Red Menace, The (Blu-ray Review)
18 Mar, 2013 By: Mike Clark
Olive
Drama
$24.95 DVD, $29.95 Blu-ray
Not rated.
Stars Robert Rockwell, Hannelore Axman, Barbara Fuller.
Republic Pictures wasn't the first studio to exploit the Red Scare in a flurry of follies that culminated with Warner's' Frank Lovejoy melodrama I Was a Communist for the FBI somehow getting an Oscar nomination for best feature documentary. But befitting Republic's status as a deft manufacturer of quickies — it once managed to get a big-screen tie-in called Pistol Packin' Mama into theaters while the song that inspired it was still popular — this not totally flairless 1949 cheapie was in the freshman or early sophomore class of movies that did.
Wags could have (and probably did) refer to Menace as “Mr. Bonyton Goes Commie,” given that its lead actor is Robert Rockwell, the subsequent semi-hunk target who spent all those CBS Sunday nights on TV tip-toeing around Eve Arden's romantic plotting on TV’s “Our Miss Brooks.” To a remarkable degree, Republic used to recycle the same supporting casts in movie after movie during the late ’40s and early ’50s, but this is an usual case where most of the players here (Rockwell aside) are not part of that stable of studio casting reliables that included, among others, Grant Withers, Forrest Tucker, Jim Davis, Taylor Holmes and (given her Czech background, perhaps a missed Soviet-bloc casting opportunity here) the diction-mangling Vera Ralston. This said, featured player Barbra Fuller (in real life, once the wife of cowboy deity Lash LaRue) did grace a few other Republics of her own. In Menace, Fuller plays a lapsed Catholic who uses her best barfly wiles to seduce vulnerable ex-G.I. Rockwell into supporting the Red cause after he gets all chapped over a shady real estate concern that's bilking war vets.
But more to his liking is a party member who’s in the U.S. under false papers and on the lam with Rockwell (eventually in Texas, of all places) as the flashback story begins. The actress is Hannelore Axman, who looks the exotic part and contributes to a veneer of ‘B’-movie eeriness that almost kind of works here on a comic book level if you’re in a charitable viewing mood. Some have described Menace as a cult movie, and it’s enough of an oddball to make that assertion credible. It's likely the screen’s only anti-Communist tract from a couple screenwriters who also toiled on Roy Rogers and Gene Autry Westerns; I’m also guessing that is one of the very few Republics of the era to feature a young African-American actor (Stepin Fetchit in John Ford’s The Sun Shines Bright doesn't count) in a fairly featured role. This would be Duke Williams as “Sam,” a guy always seen at a typewriter composing articles for the cell’s florid rag of a newspaper. You can't say this movie isn’t democratic: one black, one Jew and one Italian (all eventually oppressed or patronized by their superiors) figure in the action. The overweight string-puller in the cell comes off like a pushy ward heeler — which, come to think, probably isn't that far off the mark. The finale (back in Texas — but otherwise, no fair detailing) is a mind-melter even by standards of its rarefied genre.
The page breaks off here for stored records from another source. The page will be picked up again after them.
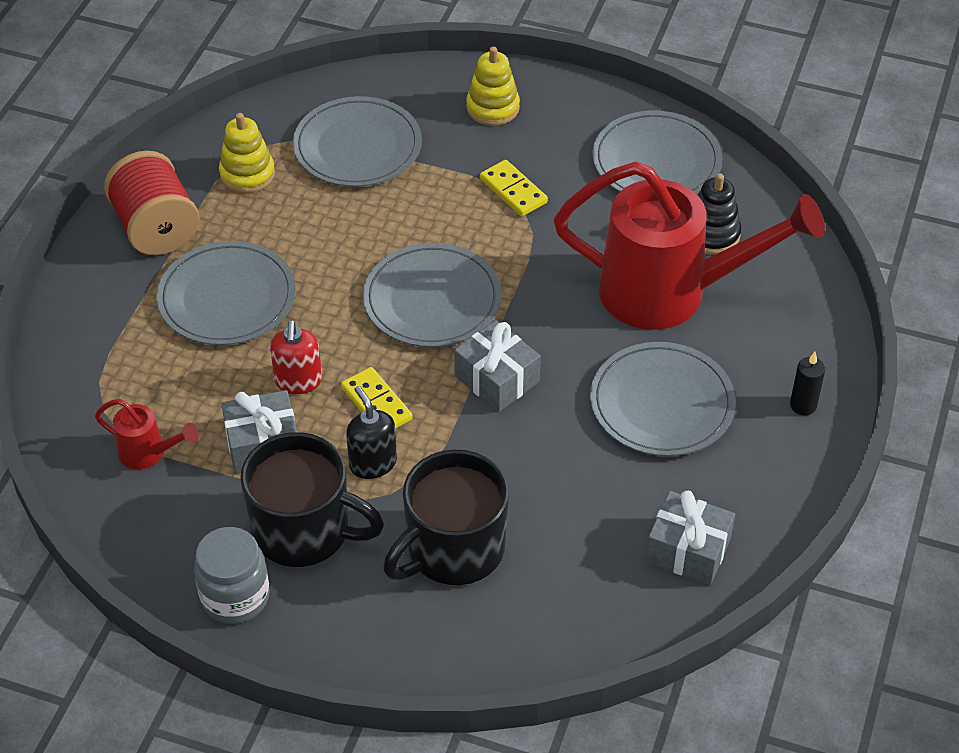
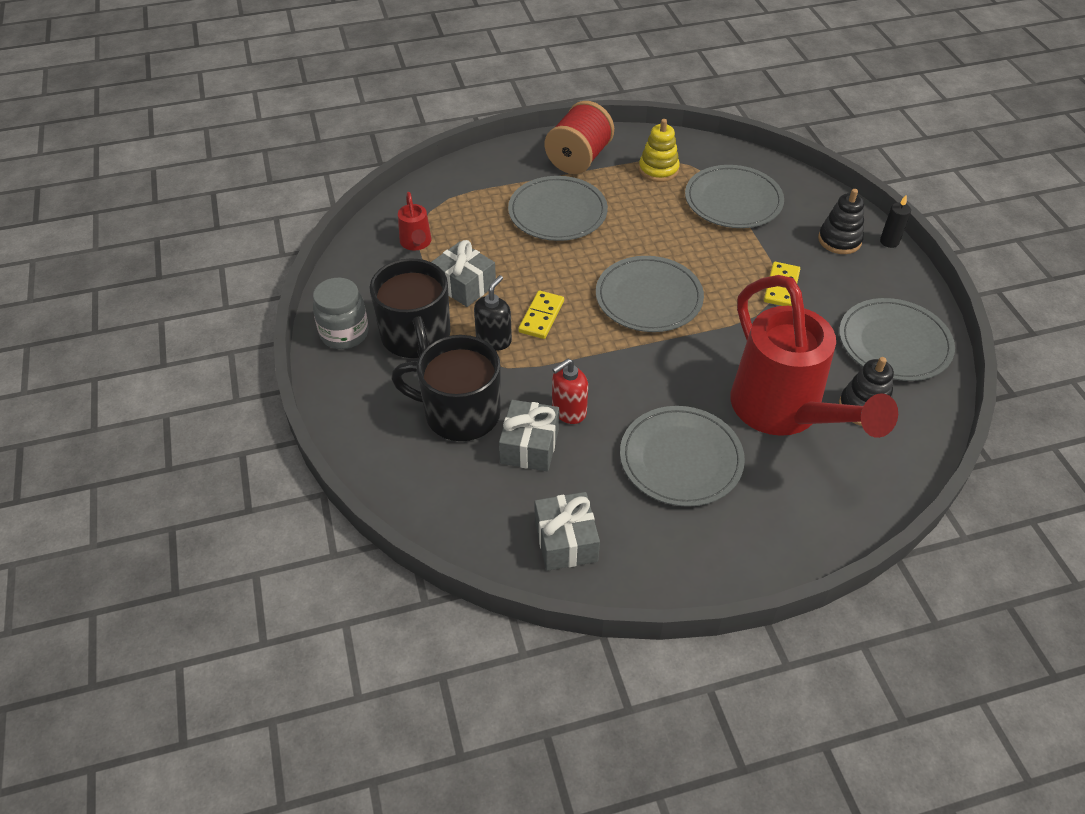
camera: 55 degrees right, 0 degrees up
red soap dispenser [270,320,322,394] -> red soap dispenser moved to [552,359,588,424]
grey gift [454,320,541,412] -> grey gift moved to [499,400,559,471]
yellow stacking toy [466,46,520,126] -> black stacking toy [818,189,864,254]
black candle [790,352,825,415] -> black candle moved to [880,195,911,248]

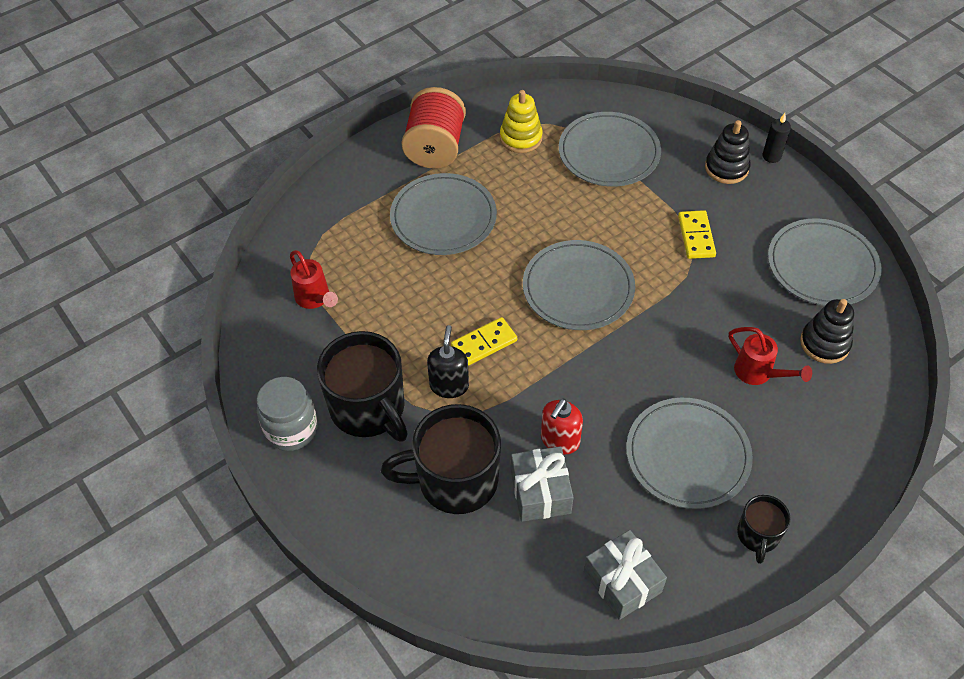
camera: 20 degrees left, 5 degrees up
grey gift [432,240,496,307] -> none
yellow domino [518,291,564,339] -> yellow domino turned 60 degrees clockwise [451,317,517,366]
red watering can [730,275,898,438] -> red watering can [729,327,812,385], size x0.42
none -> black mug [737,495,791,564]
Once again, Olive Films offers something I thought I'd never see: a Republic ‘B’ that was run to death on local television stations in scratchy 16mm prints a half-century or more ago to shape the so-called movie generation of young ’70s filmmakers and scholars who had lapped them up as kids in their living rooms. Menace’s director is R.G. Springsteen (as far as I know, no kin to you-know-who) — a Republic stalwart with maybe one standout credit to his name: 1956’s Come Next Spring, which is the last really good movie that studio released. An Ann Sheridan-Steve Cochran rural drama with no few admirers (Martin Scorsese included, it would make a good Olive candidate with its color Arkansas locations and a nice title tune by Tony Bennett.